- [SOURCE DOCUMENT]:
☆ ☆ ☆ ☆ ☆ ☆ ☆

Through empirical evaluations, the authors of MusicGen highlight the strengths and limitations of different codebook patterns, and showed that a simple delayed pattern can reach a similar performance to flattening patterns with only a fraction of the computational cost.

Different token interleaving patterns were systematically analyzed in the MusicGen report.

One important aspect to mention is that, unlike all other approaches to music generation that relied on cascading several models (and may suffer from error propagation), MusicGen comprises a single-stage transformer coupled with efficient token interleaving patterns. This design eliminates the need for hierarchical or upsampling models, simplifying the music generation process and enhancing a higher controllability of the generated output.

Timing-Conditioning: Controlling Output Duration

Generative audio models are trained to produce audio of a predetermined size, such as a 30-second segment in the case of MusicLM, which is quite restrictive for real-world applications. Moreover, training often requires randomly cropping longer audio files to fit the model’s specified training length, resulting, at times, in audio snippets that may start or conclude abruptly.

Stable Audio, a latent diffusion model for audio recently released by StabilityAI, tries to overcome this limitation. Developed in the lineage of the stable diffusion for images,  Stable Audio deploys a Variational Autoencoder (VAE) to convert audio into embeddings.

☆ ☆ ☆ ☆ ☆ ☆ ☆

Quote the full passage on MusicGen and Stable Audio word for word. Work only from the text about MusicGen and Stable Audio above.

☆ ☆ ☆ ☆ ☆ ☆ ☆

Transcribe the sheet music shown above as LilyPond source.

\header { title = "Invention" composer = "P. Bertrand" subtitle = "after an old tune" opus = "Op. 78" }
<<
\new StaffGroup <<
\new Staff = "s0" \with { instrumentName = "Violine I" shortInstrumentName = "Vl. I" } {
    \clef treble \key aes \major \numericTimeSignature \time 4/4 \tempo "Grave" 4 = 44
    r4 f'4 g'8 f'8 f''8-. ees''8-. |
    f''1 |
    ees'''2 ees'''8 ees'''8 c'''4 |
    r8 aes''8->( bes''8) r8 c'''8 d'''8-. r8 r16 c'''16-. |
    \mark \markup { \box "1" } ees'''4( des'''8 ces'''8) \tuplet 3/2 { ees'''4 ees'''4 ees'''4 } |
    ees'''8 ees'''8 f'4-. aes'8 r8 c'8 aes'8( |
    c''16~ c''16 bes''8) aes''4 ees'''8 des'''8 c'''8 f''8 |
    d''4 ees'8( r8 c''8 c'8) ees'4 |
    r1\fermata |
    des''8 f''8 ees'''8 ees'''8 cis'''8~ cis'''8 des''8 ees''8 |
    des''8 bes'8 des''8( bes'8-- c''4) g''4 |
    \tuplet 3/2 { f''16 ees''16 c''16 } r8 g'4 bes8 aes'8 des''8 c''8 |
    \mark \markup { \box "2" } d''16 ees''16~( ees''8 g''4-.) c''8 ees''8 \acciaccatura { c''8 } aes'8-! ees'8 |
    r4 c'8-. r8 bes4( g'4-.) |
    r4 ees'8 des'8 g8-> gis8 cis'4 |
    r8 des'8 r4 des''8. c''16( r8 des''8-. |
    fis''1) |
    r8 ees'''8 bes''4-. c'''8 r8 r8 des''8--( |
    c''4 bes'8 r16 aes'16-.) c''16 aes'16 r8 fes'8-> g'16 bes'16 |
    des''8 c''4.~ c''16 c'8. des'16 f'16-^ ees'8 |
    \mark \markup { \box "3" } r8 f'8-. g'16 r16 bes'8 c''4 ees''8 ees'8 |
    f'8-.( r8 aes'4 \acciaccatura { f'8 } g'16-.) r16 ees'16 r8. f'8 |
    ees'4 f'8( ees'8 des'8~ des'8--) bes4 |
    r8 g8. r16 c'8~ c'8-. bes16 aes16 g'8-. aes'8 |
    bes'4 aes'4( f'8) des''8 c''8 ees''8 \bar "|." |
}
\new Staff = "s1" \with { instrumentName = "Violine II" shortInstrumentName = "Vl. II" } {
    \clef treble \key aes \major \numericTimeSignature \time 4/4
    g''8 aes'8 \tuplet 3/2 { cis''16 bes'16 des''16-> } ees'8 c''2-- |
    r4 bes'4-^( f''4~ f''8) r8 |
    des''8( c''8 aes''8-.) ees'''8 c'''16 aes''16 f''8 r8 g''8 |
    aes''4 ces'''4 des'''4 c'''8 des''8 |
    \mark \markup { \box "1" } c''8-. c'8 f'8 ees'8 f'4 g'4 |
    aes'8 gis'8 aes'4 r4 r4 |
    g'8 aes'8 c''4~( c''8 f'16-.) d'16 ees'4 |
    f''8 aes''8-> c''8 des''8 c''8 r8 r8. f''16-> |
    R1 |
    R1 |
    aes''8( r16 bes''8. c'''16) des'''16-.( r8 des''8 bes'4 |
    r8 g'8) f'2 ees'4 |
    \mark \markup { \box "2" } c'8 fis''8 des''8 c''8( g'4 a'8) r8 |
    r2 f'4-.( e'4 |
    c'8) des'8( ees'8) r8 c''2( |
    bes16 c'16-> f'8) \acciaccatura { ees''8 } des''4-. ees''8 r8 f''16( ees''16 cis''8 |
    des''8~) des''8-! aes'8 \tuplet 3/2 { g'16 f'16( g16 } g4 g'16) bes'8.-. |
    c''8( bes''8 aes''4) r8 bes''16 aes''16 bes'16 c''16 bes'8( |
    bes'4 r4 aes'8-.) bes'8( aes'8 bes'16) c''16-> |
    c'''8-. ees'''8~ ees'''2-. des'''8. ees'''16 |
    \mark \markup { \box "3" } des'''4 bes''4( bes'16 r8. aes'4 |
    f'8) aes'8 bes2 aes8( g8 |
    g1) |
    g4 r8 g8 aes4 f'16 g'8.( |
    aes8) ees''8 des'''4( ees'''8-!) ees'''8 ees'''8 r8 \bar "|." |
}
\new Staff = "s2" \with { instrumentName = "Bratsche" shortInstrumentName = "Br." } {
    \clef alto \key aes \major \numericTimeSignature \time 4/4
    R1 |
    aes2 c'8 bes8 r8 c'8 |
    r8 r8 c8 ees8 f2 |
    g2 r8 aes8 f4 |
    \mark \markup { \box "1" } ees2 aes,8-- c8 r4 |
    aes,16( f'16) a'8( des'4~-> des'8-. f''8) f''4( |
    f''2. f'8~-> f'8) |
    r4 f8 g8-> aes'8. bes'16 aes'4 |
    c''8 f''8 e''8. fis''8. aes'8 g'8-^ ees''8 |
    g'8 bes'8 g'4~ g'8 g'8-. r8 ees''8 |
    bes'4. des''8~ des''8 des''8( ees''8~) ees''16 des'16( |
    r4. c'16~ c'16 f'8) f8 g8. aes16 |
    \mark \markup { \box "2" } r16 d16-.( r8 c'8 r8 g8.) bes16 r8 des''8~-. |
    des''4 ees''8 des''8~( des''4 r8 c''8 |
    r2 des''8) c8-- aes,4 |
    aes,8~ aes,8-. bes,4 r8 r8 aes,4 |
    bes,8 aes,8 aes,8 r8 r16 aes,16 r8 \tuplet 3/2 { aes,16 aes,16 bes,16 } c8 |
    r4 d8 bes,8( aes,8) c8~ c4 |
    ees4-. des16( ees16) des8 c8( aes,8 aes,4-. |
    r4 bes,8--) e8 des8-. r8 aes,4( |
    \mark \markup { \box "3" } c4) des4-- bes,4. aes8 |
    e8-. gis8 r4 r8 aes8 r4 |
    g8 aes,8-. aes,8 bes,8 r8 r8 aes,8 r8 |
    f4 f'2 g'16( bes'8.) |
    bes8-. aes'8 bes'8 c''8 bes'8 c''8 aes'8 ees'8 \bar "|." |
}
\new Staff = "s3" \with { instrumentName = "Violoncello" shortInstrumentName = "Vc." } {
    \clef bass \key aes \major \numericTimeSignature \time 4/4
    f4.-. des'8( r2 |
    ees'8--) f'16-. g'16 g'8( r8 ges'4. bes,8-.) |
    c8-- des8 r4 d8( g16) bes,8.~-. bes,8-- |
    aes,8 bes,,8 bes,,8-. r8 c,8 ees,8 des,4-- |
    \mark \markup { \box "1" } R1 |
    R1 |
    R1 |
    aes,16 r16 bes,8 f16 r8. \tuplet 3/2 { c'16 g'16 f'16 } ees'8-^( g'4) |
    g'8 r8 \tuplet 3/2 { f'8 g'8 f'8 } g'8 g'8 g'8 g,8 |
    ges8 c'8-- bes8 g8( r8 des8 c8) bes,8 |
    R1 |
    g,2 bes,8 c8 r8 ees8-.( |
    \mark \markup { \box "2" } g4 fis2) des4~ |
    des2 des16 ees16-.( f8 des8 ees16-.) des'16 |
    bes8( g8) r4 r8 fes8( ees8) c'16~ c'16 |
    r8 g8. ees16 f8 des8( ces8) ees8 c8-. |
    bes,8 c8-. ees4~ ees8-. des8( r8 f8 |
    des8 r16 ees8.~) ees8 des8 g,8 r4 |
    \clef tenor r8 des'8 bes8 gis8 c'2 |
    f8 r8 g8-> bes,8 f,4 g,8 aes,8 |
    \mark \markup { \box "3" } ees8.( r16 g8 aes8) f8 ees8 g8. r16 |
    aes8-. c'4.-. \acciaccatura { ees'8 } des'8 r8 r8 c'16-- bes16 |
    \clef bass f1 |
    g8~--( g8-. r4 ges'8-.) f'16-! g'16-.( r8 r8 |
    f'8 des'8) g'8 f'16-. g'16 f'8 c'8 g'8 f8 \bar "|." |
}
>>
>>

☆ ☆ ☆ ☆ ☆ ☆ ☆

- [ANSWER TO THIS TASK]:
Through empirical evaluations, the authors of MusicGen highlight the strengths and limitations of different codebook patterns, and showed that a simple delayed pattern can reach a similar performance to flattening patterns with only a fraction of the computational cost.

Different token interleaving patterns were systematically analyzed in the MusicGen report.

One important aspect to mention is that, unlike all other approaches to music generation that relied on cascading several models (and may suffer from error propagation), MusicGen comprises a single-stage transformer coupled with efficient token interleaving patterns. This design eliminates the need for hierarchical or upsampling models, simplifying the music generation process and enhancing a higher controllability of the generated output.

Timing-Conditioning: Controlling Output Duration

Generative audio models are trained to produce audio of a predetermined size, such as a 30-second segment in the case of MusicLM, which is quite restrictive for real-world applications. Moreover, training often requires randomly cropping longer audio files to fit the model’s specified training length, resulting, at times, in audio snippets that may start or conclude abruptly.

Stable Audio, a latent diffusion model for audio recently released by StabilityAI, tries to overcome this limitation. Developed in the lineage of the stable diffusion for images,  Stable Audio deploys a Variational Autoencoder (VAE) to convert audio into embeddings.